Il tono di Mihajlovic è scherzoso e molto ironico nei confronti dell’asso del Paris Saint Germain ex Inter e Barcellona, lui che lo ha allenato quando era vice di Mancini all’Inter: “È il mio primo derby sulla panchina del Milan, vorrei cercare di abituarmi a vincere contro l’Inter. Mi aspetto miglioramenti sotto tutti i punti di vista: tecnico, tattico, fisico, caratteriale. – E in conclusione la battuta – Servirebbe uno come Ibrahimovic, quindi – rivolgendosi allo svedese – Ibra, se hai i soldi per l’aereo, raggiungici qui in Cina, ti attendiamo…”.

Stando però ad alcune dichiarazioni di Ibrahimovic rilasciate in seguito alla sua ultima uscita ormai famosa e sibillina (“Il mio futuro è nelle mani di Mino Raiola“), Ibra non ha in questo momento pensieri per il Milan, né tanto meno intenzione di prendere l’aereo per la Cina “Mi piacerebbe giocare negli Usa e non a fine carriera“.

Molto probabilmente l’attuale soggiorno statunitense nel quale il PSG è impegnato per una serie di amichevoli risulta ad alto gradimento per Ibrahimovic. Forse perché intravvede nell’MLS un campionato ancora vergine e ricchissimo di potenzialità, una lega che sta crescendo molto come strutture, interessi e popolarità che annovera fior di campioni e veterani del calibro di Lampard, Gerrard e adesso Pirlo ma anche un esercito di giovani autoctoni che si sono accostati al mondo del calcio dopo decenni di buona semina.

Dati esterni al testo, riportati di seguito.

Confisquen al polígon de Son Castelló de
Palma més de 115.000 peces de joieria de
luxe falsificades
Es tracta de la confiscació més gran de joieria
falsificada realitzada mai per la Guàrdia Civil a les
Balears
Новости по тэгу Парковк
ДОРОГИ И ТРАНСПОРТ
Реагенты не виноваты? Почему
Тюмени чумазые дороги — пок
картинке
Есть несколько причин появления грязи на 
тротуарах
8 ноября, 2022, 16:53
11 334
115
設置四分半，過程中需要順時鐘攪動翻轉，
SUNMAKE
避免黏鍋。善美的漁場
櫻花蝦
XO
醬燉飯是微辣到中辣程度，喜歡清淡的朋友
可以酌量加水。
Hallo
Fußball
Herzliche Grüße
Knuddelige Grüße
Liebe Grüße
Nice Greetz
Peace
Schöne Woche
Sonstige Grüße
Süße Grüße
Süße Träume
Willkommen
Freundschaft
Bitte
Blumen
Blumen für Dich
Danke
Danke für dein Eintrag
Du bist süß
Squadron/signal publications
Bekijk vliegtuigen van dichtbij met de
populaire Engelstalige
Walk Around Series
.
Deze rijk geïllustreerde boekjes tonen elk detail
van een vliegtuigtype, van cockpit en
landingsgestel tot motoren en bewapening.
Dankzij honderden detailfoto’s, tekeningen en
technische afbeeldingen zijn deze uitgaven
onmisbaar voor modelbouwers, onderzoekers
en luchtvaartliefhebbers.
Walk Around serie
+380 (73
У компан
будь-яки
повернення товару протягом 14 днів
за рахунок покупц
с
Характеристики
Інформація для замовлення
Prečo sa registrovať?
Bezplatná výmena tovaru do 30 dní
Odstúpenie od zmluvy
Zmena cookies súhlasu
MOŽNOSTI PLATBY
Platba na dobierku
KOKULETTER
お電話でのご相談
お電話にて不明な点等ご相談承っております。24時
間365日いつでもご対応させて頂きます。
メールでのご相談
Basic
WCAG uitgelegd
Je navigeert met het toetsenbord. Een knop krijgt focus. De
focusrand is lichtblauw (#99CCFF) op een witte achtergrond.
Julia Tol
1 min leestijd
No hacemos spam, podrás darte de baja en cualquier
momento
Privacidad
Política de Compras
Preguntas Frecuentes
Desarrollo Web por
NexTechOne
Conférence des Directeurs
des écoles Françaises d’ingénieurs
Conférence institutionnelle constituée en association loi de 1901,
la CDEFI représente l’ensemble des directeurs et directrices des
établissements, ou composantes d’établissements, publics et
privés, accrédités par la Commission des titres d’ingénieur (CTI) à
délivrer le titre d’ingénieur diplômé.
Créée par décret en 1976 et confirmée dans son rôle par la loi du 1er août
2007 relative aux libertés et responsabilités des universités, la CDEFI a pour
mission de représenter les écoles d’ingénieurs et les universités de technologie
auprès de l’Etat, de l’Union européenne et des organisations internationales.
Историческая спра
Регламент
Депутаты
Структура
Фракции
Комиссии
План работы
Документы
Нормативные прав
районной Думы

Non sono autorizzato a dire in qualche squadra mi piacerebbe giocare. Penso solo che sarebbe un’esperienza incredibile. Vedo che il calcio sta crescendo molto negli Stati Uniti. Sono venuto qui l’ultima volta 10 anni fa e il calcio non era al livello di oggi. Va nella buona direzione e voglio che sia al livello dell’Europa. Si vedrà. Penso che siano in tanti i calciatori a voler venire qui a giocare. Forse non all’inizio della loro carriera, ma alla fine, per godersi il calcio e la vita qui. Ma io non voglio essere un giocatore che viene negli Stati Uniti per il suo nome. Se arrivo, voglio portare risultati. Oppure non vengo. Gioco per vincere, è questo il mio lavoro“. Parole schiette e dirette insomma quelle di Ibra che fanno comunque riflettere sul fatto che forse Ibrahimovic e Milan sono due termini destinati a rimanere separati per sempre.